----- MATERIAL FOR THIS TASK
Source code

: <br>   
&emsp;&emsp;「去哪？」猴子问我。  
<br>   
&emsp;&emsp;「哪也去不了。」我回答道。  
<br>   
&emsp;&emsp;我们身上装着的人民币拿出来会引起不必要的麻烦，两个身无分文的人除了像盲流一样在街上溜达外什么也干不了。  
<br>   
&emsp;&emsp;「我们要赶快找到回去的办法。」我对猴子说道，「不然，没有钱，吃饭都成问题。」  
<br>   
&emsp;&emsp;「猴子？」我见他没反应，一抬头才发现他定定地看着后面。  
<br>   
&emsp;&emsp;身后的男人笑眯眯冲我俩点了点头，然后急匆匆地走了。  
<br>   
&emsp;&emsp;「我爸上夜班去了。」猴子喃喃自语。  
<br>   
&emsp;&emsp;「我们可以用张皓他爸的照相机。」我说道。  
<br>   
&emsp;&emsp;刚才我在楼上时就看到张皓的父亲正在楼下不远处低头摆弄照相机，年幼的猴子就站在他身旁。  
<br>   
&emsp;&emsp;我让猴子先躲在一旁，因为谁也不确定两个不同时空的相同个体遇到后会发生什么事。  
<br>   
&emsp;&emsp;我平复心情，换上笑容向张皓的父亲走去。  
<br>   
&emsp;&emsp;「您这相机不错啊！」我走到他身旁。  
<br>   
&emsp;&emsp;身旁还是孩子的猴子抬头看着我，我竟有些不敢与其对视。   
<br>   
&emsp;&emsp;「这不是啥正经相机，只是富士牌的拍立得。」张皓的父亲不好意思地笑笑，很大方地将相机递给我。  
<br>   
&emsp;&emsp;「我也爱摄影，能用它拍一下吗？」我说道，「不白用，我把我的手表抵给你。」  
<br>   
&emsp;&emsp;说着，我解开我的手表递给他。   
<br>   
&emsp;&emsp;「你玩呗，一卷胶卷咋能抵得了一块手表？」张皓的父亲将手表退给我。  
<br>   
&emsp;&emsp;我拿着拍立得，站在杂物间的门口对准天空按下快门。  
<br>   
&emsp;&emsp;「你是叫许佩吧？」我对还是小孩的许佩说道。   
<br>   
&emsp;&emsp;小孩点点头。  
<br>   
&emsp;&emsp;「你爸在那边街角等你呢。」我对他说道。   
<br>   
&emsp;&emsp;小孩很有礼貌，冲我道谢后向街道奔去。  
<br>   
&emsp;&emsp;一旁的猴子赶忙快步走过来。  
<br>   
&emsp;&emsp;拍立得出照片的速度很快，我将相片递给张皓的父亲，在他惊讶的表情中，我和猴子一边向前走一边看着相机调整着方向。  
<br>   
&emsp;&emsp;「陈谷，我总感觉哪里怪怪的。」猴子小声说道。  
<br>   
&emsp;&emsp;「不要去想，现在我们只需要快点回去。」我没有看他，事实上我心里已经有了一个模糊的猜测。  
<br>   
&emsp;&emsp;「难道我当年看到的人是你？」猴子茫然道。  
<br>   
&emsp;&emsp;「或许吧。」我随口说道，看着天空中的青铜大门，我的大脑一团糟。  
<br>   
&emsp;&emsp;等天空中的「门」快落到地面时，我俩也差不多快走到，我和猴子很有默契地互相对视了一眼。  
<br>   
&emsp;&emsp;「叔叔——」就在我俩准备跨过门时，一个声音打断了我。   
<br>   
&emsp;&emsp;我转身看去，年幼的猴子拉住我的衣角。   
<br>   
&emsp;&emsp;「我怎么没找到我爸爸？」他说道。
----------
> AIM OF THE TASK: Return every line of the material above that contains the string "我也爱摄影".

> THE COMPLETED TASK:
&emsp;&emsp;「我也爱摄影，能用它拍一下吗？」我说道，「不白用，我把我的手表抵给你。」  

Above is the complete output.